Nome in codice A.L.I.C.E. (Artificial Linguistic Internet Computer Entity)

Nel 1995 Richard Wallace sviluppa Alice: un chatbot orientato sulla PNL che simulava una chat con una donna. Alice è stata ispirata dalla precedente Eliza e progettata per avere una conversazione naturale con gli utenti. Il suo codice è stato rilasciato in open source, il che significa che può essere riutilizzato da altri sviluppatori per alimentare i loro chatbot. Alice è stata anche d’ispirazione per un film di fantascienza americano. Un film su un uomo che si innamora di un chatbot.

Instant Messenger di AOL

ActiveBuddy, un’azienda specializzata in interfacce di conversazione, nel 2001 crea SmarterChild. Un chatbot intelligente costruito e integrato sull’Instant Messenger di AOL. È stato progettato per avere una conversazione naturale con gli utenti ed è considerato il precursore di Siri di Apple.

L’arrivo del trio Siri, Cortana e Alexa

Nel 2010 Apple lancia Siri, la prima assistente personale disponibile in tutto il mondo. Google risponde a Apple rilasciando Google Now nel 2012. Seguono a ruota Cortana di Microsoft e Alexa di Amazon entrambe rilasciate nel 2014. Inizia ufficialmente l’era degli assistenti virtuali.

12 Aprile 2016 Mark Zuckerberg lancia i chatbot Messenger

Nel 2016 scende in campo Facebook, che apre ai chatbot la sua piattaforma Messenger. L’annuncio lo fa Mark Zuckerberg in persona a San Francisco, durante l’F8 Conference nell’aprile 2106). Ciò contribuisce e alimenta lo sviluppo delle piattaforme chatbot.

Il futuro dei chatbot

Arriviamo ai giorni attuali (novembre 2020): i chatbot oramai fanno parte della nostra vita quotidiana, e si prevede che le dimensioni del mercato chatbot crescano fino a $ 9,4 miliardi entro il 2024 (Businessinsider).

Con l’evoluzione della tecnologia, tutte le applicazioni già sviluppate e quelle in futuro sviluppo, il potenziale dei chatbot è infinito. Si evolveranno e diventeranno man mano sempre più intelligenti, e conseguentemente le aziende investiranno molto in questo nuovo canale di comunicazione e conversazione.

Alcune previsioni concrete

L’intelligenza artificiale sarà un investimento ricorrente nell’esperienza del cliente nei prossimi due anni. Da alcune statistiche si rileva che il 47% delle aziende utilizzerà i chatbot per l’assistenza clienti e il 40% li svilupperà come assistenti virtuali.

L’intelligenza artificiale ha rinnovato le modalità di comunicazione delle aziende con i clienti e potenziali clienti.
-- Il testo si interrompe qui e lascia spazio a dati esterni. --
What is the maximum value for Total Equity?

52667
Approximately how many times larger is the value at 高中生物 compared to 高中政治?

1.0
L’intelligenza artificiale è fondamentale per consentire l’apprendimento automatico e l’interpretazione delle comunicazioni aziendali automatizzate.
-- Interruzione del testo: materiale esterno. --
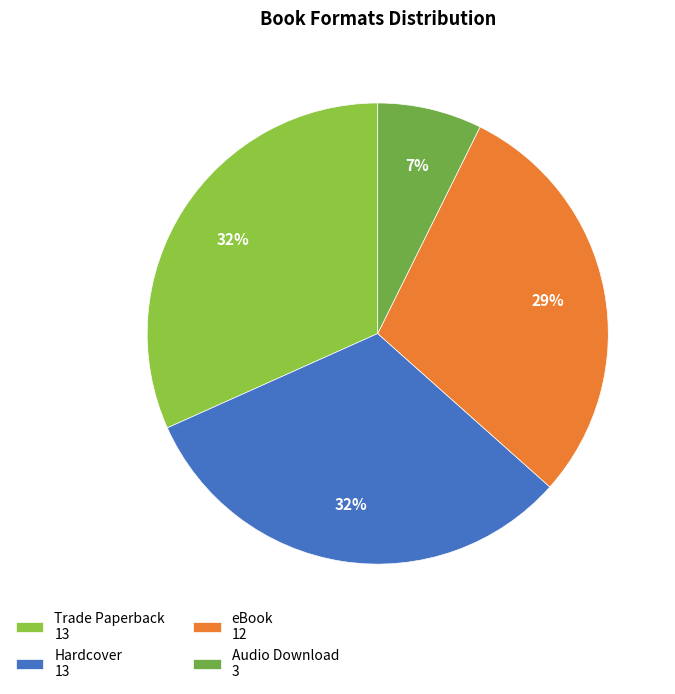

To the nearest percent, what percentage of the pie is Trade Paperback?

32%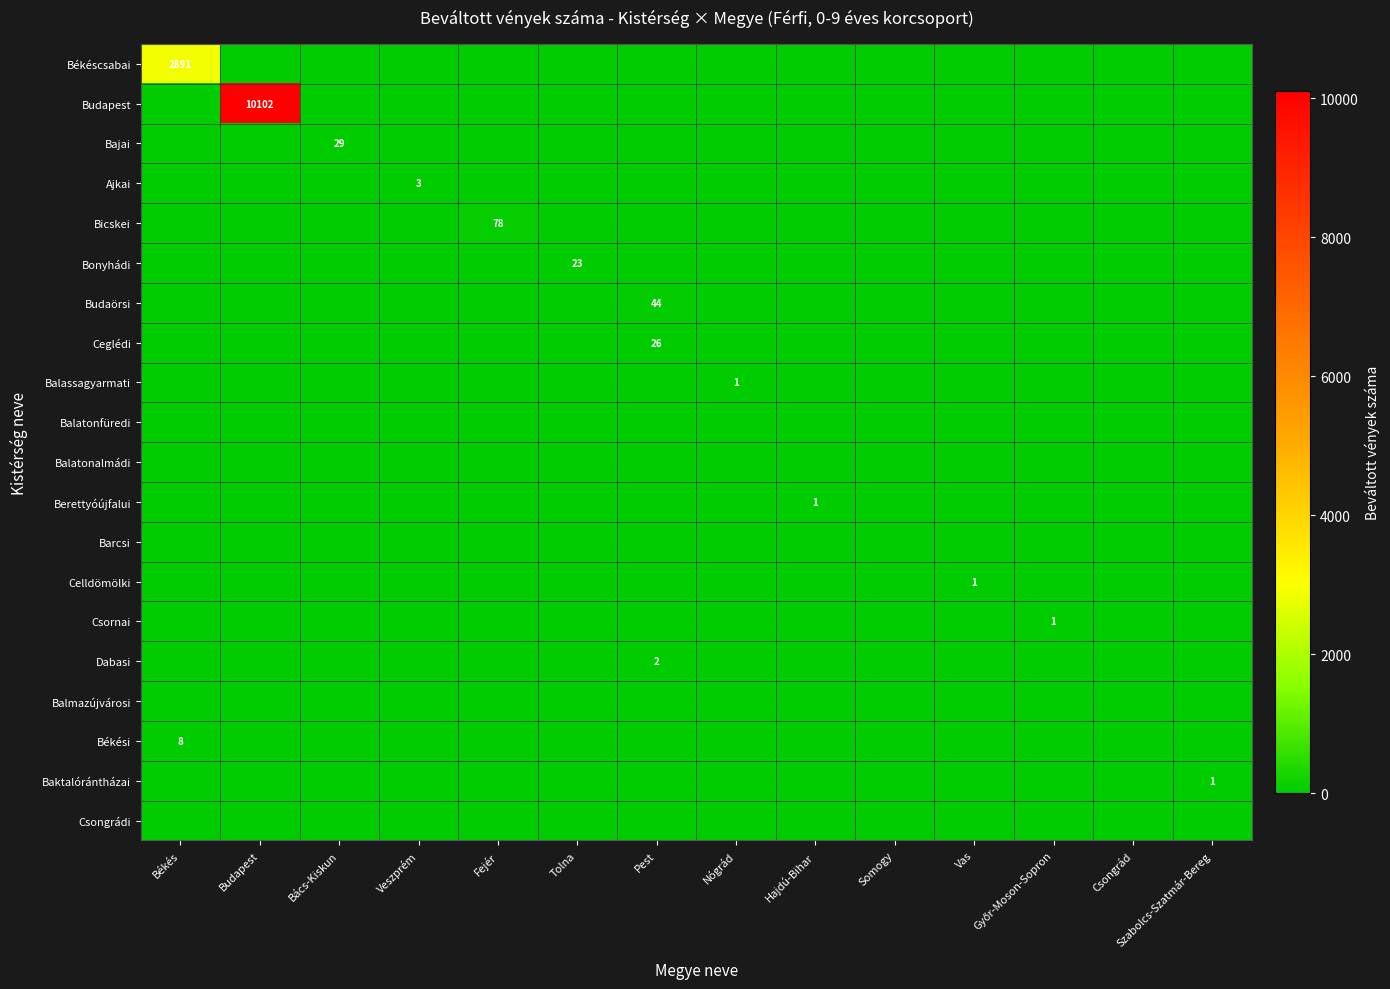

Which series has the largest total across all categories?

Budapest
In futuro, si prevede che i chatbot passino da semplici risposte alle domande attivate dagli utenti a conversazioni in tempo reale basate su analisi di previsione più avanzate.
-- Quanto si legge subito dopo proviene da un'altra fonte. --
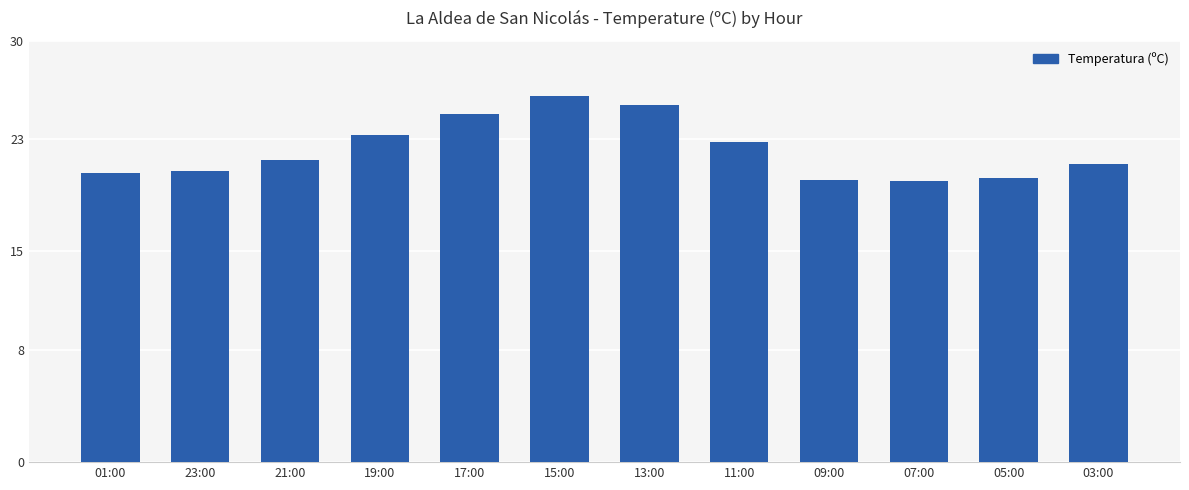

What is the maximum value shown in the chart?

26.1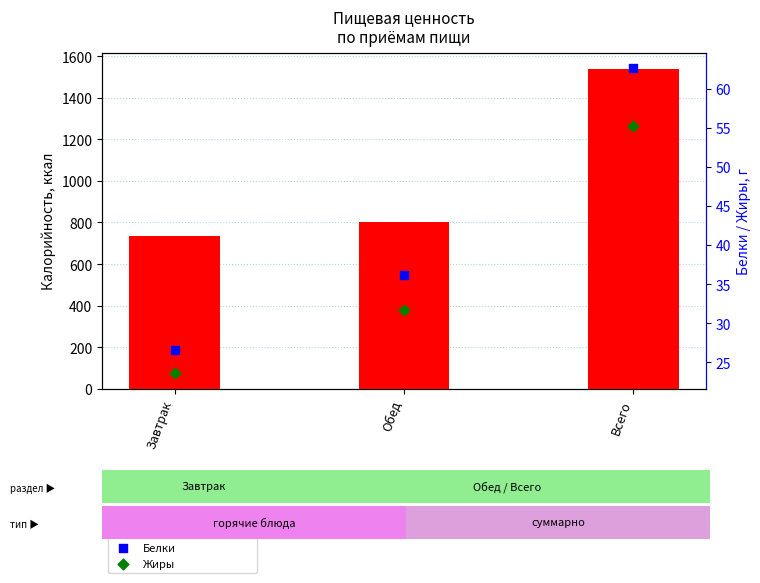

What are all the series names shown in the legend?

Калорийность, ккал, Белки, Жиры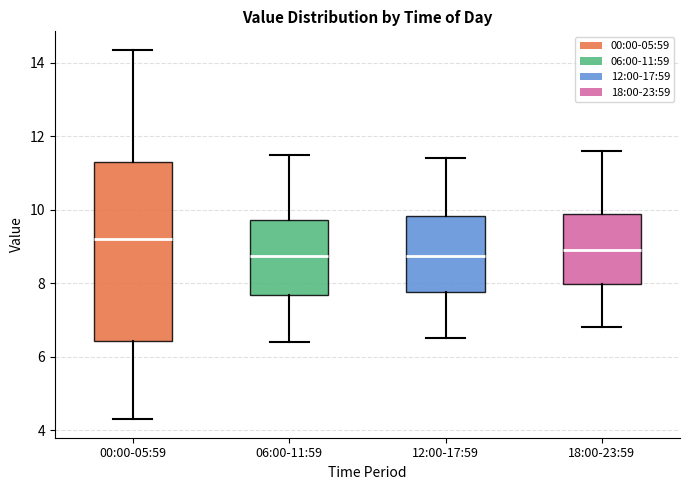

Where does the upper whisker of the box for 00:00-05:59 end on the y-axis? The values are not printed on the chart, so give them approximately, as read against the axis.

14.4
Indubbiamente, i chatbot stanno già trasformando il modo in cui le aziende comunicano con i loro clienti e potenziali clienti. È stato previsto che l’interruzione della conversazione potrebbe ridurre e incoraggiare gli operatori di marketing digitale a dare la priorità ai chatbot come nuovo canale per raggiungere gli utenti.